Not all instructors are handsome young men mind- mine is a lady! But fingers crossed for you on that one!

Hope it goes really well for you.


----------



## Sheilagh1958 (Jun 24, 2011)

Well I have now had my induction at the gym and it went very well nowhere near as daunting as I thought it would be. 

So have booked up for a couple of group fitness sessions for next week 

I was always scared to join a gym I thought I was to unfit and that everyone would look at me. But everyone is just busy exercsing.


----------



## Steff (Jun 24, 2011)

Sheilagh1958 said:


> Well I have now had my induction at the gym and it went very well nowhere near as daunting as I thought it would be.
> 
> So have booked up for a couple of group fitness sessions for next week
> 
> I was always scared to join a gym I thought I was to unfit and that everyone would look at me.
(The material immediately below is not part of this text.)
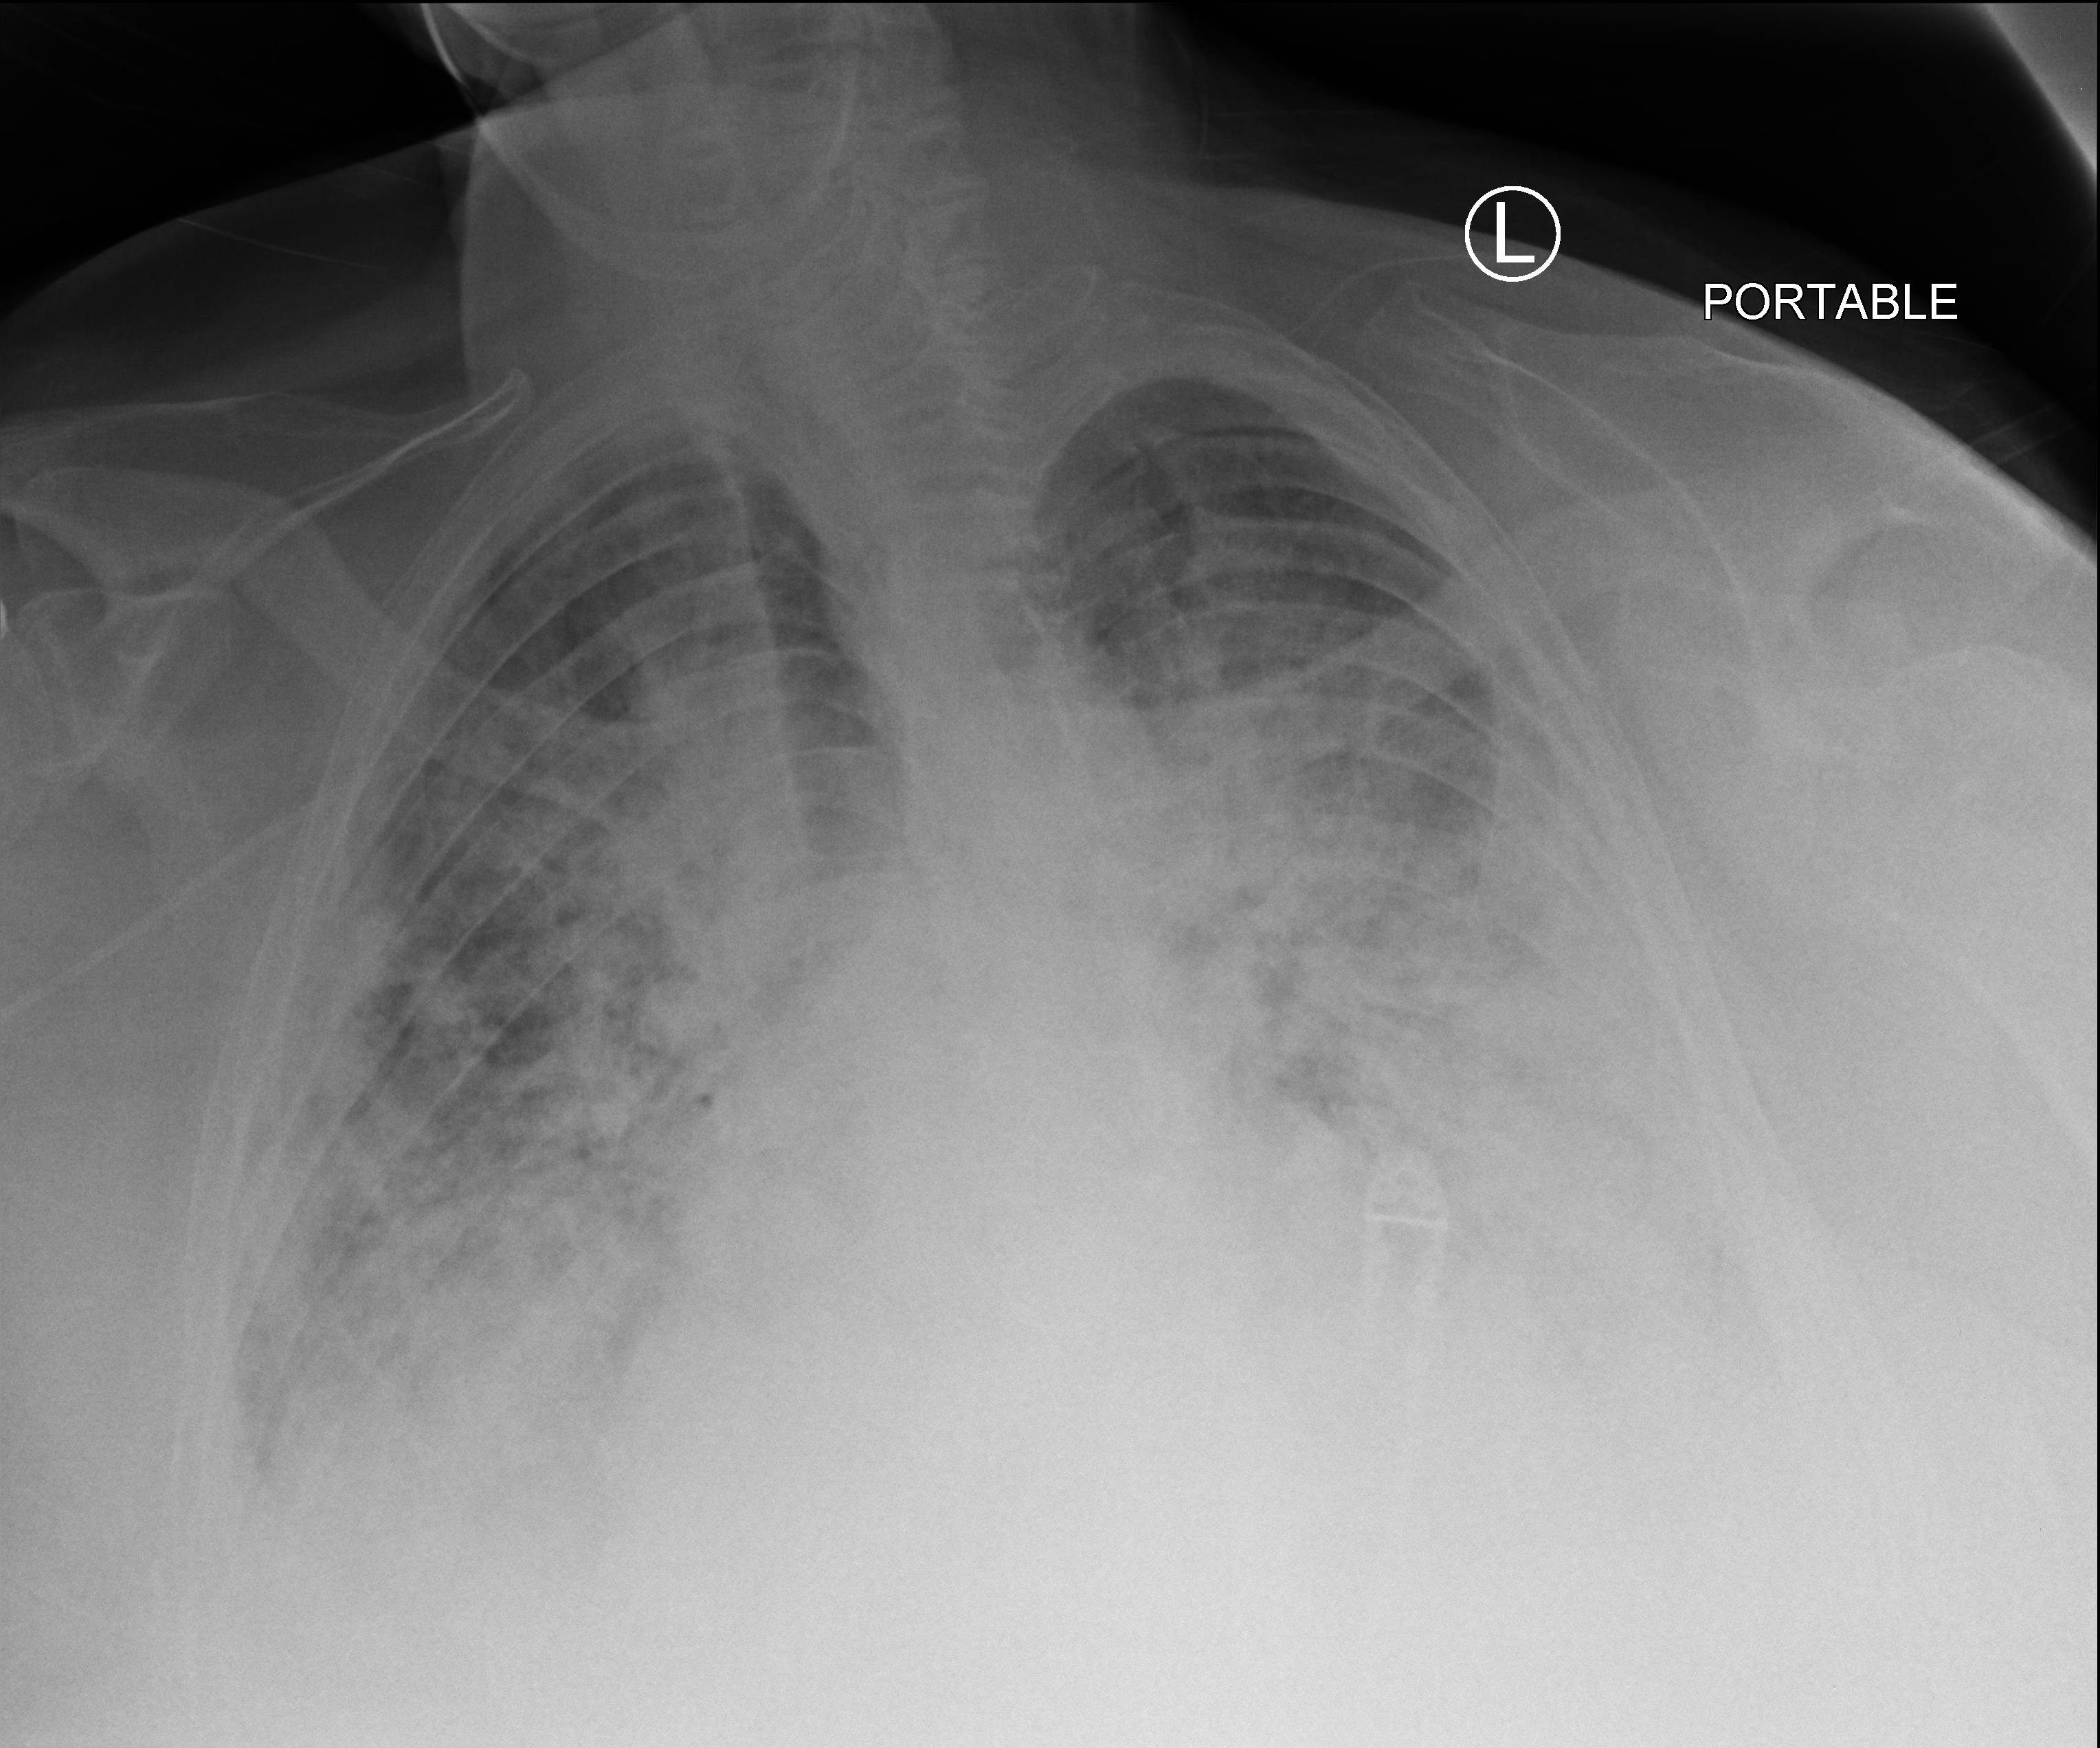
Bedside chest radiograph (computed radiography); anteroposterior (AP) projection. Patient hospitalised with COVID-19; male, aged 60–74 years.
Hospital-stay facts (about this admission, not read from this image; timing relative to this image not recorded):
- mechanically ventilated during this hospital stay: yes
But everyone is just busy exercsing.



Yay pleased it was not as bad as you thought,knew ir would be ok lol..It will pay off for all the right reasons, all the best x


----------



## Casper (Jun 27, 2011)

Sheilagh1958 said:


> Well I have been been for assesment interview this evening for the New Life New me sessions. This a council run thing inconjunction with Newcastle University. The assessment was very thorough asking about my diet and activity levels. I also got weighed, bmi and waist measured. It sounds a great scheme and I going to make the best of this opportunity. I can attend any council run fitness session and for only ?1. Once I have attend a certain amount of session I am then given a voucher for a years membership to any local council gym.
> 
> :



Could you tell more about this council run project? I live about 20 miles north of Newcastle, so possibly may be included in any scheme


----------



## KateXXXXXX (Jun 27, 2011)

Yay!  Way to go, Sheilagh!

I wish Kent ran schemes like that.  Maybe we should move back up to the NE/Durham area...  (HM...  We'd be closer to my beloved father in law, too!  The Bionic Granddad!   )


----------



## Sheilagh1958 (Jul 21, 2011)

Well things are going well with the new regime. I am now going to the gym 3 times a week and actually enjoying it. So hopefully will start to see my weight start to drop.


----------



## Northerner (Jul 21, 2011)

Sheilagh1958 said:


> Well things are going well with the new regime. I am now going to the gym 3 times a week and actually enjoying it. So hopefully will start to see my weight start to drop.



Excellent Sheilagh! Well done!


----------



## lucy123 (Jul 22, 2011)

Northerner said:


> Excellent Sheilagh! Well done!



Well done Sheilagh - really pleased you have found the gym - be careful it becomes addictive!


----------



## MargB (Jul 22, 2011)

Hadn't noticed this thread - sounds good.  I remember the first time I went to a gym I expected to be laughed at but like others have said, everyone is there just for themselves which suits me.  In fact, nowadays, I don't like anyone talking to me when I am at the gym, I am not there to be sociable!!


----------



## Sheilagh1958 (Jul 22, 2011)

lucy123 said:


> Well done Sheilagh - really pleased you have found the gym - be careful it becomes addictive!



Lucy......I always use to think it was strange that people got addicted to going to the gym but now starting to understand.

Margaret..........I know exactly what you mean I thought everybody would be laughing at me but you are just one of many people there. I go to 2 gym session and then fitness class so don't mind being a bit socialble at that one


----------